Um caso, no mínimo, revoltante está sendo investigado pela polícia de Barras. É o caso de uma criança, de 11 anos, que há menos de 15 dias deu a luz a um bebê. Ela vinha sendo abusada sexualmente quando engravidou aos dez anos de idade.

O acusado de ter praticado o crime de estupro de vulnerável é primo da criança e está solto. Na verdade, nunca foi ouvido. O caso vem se estendendo desde o anos passado entre o conselho tutelar, a promotoria de Barras e a polícia.

Apesar da gravidez de alto risco, o bebê nasceu saudável e a mãe precoce passa por uma fase de ruptura da infância e de adaptação a sua nova realidade: ser mãe aos 11 anos.

Promotor Silas Sereno

O promotor de Barras, Silas Sereno, está acompanhando o caso. Ele disse ao longah que por ser uma criança e ter sido abusada sexualmente, a lei brasileira permite o aborto, mas para isso é necessário que a família queira.  Dr. Silas recebeu resposta positiva do delegado da cidade,  Allisson Landin, de que a investigação criminal já foi inciada.

Segundo o promotor, para que seja feita a justiça, um inquérito policial foi aberto e também foi solicitado o exame de corpo e delito. “Além disso, encaminhamos o caso para a assistência social do município,e solicitamos ao juiz da comarca que marcasse audiência para que as partes sejam ouvidas”, completou Silas Sereno.

A criança também será ouvida por uma equipe profissional em um local próprio para que seja menos traumático. Sereno explica que Barras é uma das primeiras cidades que conta com essa estrutura que permitiva a oitiva de menores.
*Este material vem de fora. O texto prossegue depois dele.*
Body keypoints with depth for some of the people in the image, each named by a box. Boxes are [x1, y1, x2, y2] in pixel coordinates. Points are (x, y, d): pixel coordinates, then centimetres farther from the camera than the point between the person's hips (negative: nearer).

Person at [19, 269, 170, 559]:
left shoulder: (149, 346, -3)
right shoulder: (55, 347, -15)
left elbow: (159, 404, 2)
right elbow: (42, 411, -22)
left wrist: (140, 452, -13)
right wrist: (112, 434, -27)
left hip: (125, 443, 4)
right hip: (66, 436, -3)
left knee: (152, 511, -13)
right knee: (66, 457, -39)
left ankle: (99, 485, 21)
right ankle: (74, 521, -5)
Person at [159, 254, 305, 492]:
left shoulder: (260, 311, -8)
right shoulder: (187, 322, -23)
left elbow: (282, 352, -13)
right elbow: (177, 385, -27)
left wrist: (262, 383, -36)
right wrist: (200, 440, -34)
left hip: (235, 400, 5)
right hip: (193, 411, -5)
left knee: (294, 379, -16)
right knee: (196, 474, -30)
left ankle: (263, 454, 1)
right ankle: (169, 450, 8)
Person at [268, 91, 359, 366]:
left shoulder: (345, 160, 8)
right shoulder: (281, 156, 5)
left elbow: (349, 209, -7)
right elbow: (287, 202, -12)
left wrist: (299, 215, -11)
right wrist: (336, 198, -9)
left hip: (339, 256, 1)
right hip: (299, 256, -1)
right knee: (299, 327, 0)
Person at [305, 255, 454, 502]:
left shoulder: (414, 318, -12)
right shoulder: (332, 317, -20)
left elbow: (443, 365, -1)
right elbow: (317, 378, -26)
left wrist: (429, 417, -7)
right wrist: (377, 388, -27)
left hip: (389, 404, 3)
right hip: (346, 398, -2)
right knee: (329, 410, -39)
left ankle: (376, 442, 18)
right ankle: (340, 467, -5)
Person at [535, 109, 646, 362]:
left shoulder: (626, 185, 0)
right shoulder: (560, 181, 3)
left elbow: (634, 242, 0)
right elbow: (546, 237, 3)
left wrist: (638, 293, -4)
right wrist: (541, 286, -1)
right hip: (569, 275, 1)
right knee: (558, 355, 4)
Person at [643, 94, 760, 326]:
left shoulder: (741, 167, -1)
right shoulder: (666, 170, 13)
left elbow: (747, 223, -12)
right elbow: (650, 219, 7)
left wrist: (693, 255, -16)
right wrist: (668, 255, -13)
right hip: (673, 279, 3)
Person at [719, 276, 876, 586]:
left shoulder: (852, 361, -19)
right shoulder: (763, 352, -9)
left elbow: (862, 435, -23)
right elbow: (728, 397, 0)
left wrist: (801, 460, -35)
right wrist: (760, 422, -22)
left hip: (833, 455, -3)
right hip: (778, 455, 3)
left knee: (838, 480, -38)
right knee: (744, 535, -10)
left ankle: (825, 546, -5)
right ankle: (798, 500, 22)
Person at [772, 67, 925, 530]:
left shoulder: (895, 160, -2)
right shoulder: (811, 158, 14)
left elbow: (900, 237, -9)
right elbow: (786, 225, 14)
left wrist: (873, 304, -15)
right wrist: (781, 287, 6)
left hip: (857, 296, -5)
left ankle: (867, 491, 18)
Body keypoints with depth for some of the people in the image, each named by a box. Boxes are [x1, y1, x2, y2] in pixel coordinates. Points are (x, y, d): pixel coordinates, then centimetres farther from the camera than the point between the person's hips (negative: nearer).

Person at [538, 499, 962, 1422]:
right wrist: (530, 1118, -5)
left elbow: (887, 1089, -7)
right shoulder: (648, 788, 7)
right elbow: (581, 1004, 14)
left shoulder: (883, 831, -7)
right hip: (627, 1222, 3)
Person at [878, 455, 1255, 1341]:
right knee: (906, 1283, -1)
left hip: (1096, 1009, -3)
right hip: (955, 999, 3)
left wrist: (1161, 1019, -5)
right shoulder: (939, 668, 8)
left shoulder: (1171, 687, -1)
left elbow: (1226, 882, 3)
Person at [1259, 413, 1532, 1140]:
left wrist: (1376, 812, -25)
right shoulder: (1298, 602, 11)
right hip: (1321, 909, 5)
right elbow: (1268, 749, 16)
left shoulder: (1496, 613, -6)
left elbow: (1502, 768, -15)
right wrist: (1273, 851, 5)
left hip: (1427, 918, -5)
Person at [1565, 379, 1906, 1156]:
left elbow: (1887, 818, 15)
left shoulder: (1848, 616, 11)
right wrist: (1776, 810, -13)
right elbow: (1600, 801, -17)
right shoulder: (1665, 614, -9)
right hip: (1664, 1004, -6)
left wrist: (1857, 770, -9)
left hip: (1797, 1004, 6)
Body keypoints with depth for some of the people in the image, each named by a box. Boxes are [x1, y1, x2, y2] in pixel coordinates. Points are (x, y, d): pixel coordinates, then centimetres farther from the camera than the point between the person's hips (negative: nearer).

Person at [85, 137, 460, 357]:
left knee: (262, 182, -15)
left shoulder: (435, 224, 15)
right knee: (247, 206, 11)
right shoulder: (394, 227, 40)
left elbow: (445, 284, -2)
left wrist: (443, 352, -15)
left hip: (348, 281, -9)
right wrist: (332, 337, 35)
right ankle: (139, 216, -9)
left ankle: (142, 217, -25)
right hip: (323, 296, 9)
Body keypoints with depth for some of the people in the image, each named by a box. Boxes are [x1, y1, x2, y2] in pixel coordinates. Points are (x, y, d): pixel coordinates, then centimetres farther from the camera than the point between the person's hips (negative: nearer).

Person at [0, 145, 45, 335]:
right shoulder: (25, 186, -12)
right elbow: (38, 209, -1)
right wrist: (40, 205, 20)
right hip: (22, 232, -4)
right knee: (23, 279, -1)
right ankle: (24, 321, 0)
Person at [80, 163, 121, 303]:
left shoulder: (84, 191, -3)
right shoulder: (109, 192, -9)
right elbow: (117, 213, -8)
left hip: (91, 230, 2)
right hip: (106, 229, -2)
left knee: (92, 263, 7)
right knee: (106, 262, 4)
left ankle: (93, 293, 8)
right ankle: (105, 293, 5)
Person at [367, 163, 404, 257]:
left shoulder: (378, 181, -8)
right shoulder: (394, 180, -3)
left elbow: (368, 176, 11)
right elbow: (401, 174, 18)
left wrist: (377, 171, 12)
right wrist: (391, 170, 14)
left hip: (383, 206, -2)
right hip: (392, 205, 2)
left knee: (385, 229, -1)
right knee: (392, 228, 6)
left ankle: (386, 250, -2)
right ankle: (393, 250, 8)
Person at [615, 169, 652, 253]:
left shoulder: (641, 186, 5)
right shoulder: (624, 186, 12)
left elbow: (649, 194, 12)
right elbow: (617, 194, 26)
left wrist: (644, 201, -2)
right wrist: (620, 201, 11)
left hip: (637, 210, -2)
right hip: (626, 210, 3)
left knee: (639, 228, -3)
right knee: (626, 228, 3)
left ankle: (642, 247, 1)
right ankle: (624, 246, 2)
O que diz a lei de Estupro de Vulnerável

Art. 217-A. Ter conjunção carnal ou praticar outro ato libidinoso com menor de 14 (catorze) anos:

Pena – reclusão, de 8 (oito) a 15 (quinze) anos.

Presunção de violência

Art. 224 – Presume-se a violência, se a vítima:

a) não é maior de catorze anos;

b) é alienada ou débil mental, e o agente conhecia esta circunstância;

c) não pode, por qualquer outra causa, oferecer resistência.

Para a configuração do delito de estupro de vulnerável, são irrelevantes a experiência sexual ou o consentimento da vítima menor de 14 anos.